Now stop history there for a moment, in the year 2000. If, as my analyst friend indicates, the regional press players, who had all invested both capital and content in this activity, had continued along this track for another fifteen years they would have had an asset, even if it was No 2 in these markets, worth around 75% of 6.5 billion. (And, with commiserations, he reminds me that the listing, when it came, would have yielded the Chairman 60 million!) So why did the newspaper companies fail to follow up this initial breakthrough and create a self-sustaining future online – or even turn into Schibsted or Axel Springer? Basically, for a few simple reasons which were not obvious at the time. They did not know who their customers were, they did not know anything about the behaviour of their readers/users beyond the fact of purchase. And they had no conception of who the competitors were, insisting to the bitter end that other newspapers, and especially their co-investors, were the old and ever present enemy.
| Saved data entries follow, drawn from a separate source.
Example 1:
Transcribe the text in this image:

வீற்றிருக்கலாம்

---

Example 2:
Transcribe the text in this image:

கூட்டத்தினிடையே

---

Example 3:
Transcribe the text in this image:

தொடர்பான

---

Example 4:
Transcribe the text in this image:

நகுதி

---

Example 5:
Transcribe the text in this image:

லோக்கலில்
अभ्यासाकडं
This latter characteristic became the bane of my life as Chairman, and after five years I was glad to escape the board room wrangles about who was doing better than whom from the original deal. Investment decisions became trapped in jealous debate, with the farce factor re-inforced by the fact that all of these newspapers were local monopolies, fiercely guarded but without, except in three small towns, more than one newspaper in each community. But the obsession was the idea that a rival group might use the service to grow at the expense of the others: the threat of AutoTrader moving out of print, or their estate agent customers forming their own service, or of Monster eating their breakfast, seemed to be of no consequence alongside this fear.
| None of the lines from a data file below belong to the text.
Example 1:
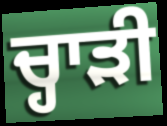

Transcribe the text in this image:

ਚ੍ਹਾੜੀ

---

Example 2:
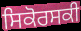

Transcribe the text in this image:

ਸਿਕੋਰਸਕੀ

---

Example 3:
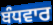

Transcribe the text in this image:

ਬੰਧਵਾਰ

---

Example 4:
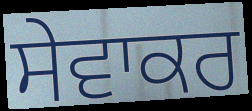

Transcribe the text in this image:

ਸੇਵਾਕਰ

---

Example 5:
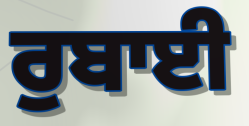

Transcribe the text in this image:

ਰੁਬਾਈ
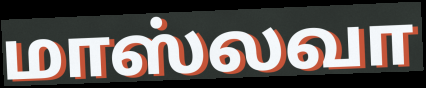
மாஸ்லவா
And they did hate their customers. Estate agents and used car dealers and the jobless did owe them a living. I recall vividly one regional managerial grandee, when it was suggested that we might secure our positioning in the car market by distributing free software for managing inventory and uploading selected vehicles for sale to our site and the local newspaper, expostulating that all car dealers were crooks and criminals, and he had no intention of sanctioning investment to subsidize their nefarious practices. Estate agents were equally wicked, so it was a real shock that a service derived from the market – how come estate agents could collaborate and newspapers couldn’t? – eventually supplanted them. And they saw absolutely no benefit in the fact that an online searcher could search regionally or nationally to great advantage, and that selling this advantage to advertisers was worth a premium.
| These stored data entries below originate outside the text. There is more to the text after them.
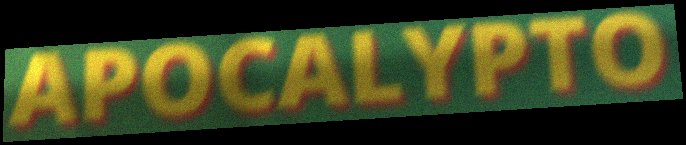
APOCALYPTO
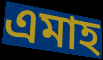
এমাহ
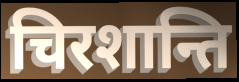
चिरशान्ति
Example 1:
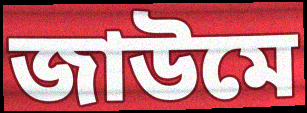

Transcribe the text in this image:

জাউমে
Only one “manager” of that period now remains in office, and that is the Chairman of DMGT, Jonathan Harmsworth, who inherited his father’s position during this period . He has arguably learnt the lesson, since he sold the group’s regional holdings and has concentrated his company in B2B data services markets. But I often think of Jonathan Turpin and his brilliant management team at Fish4, who were denied the opportunity to shine by obscurantist and blinkered investors. And of an industry which never did accomplish the re-invention of “local” in the network, a task which still remains to be achieved in a smartphone world. I am often told that it is the BBC who destroyed the regional press, or the advertisers, or even the government. But the truth is simpler: management climbed inside the bunker and pulled the roof in on their own heads.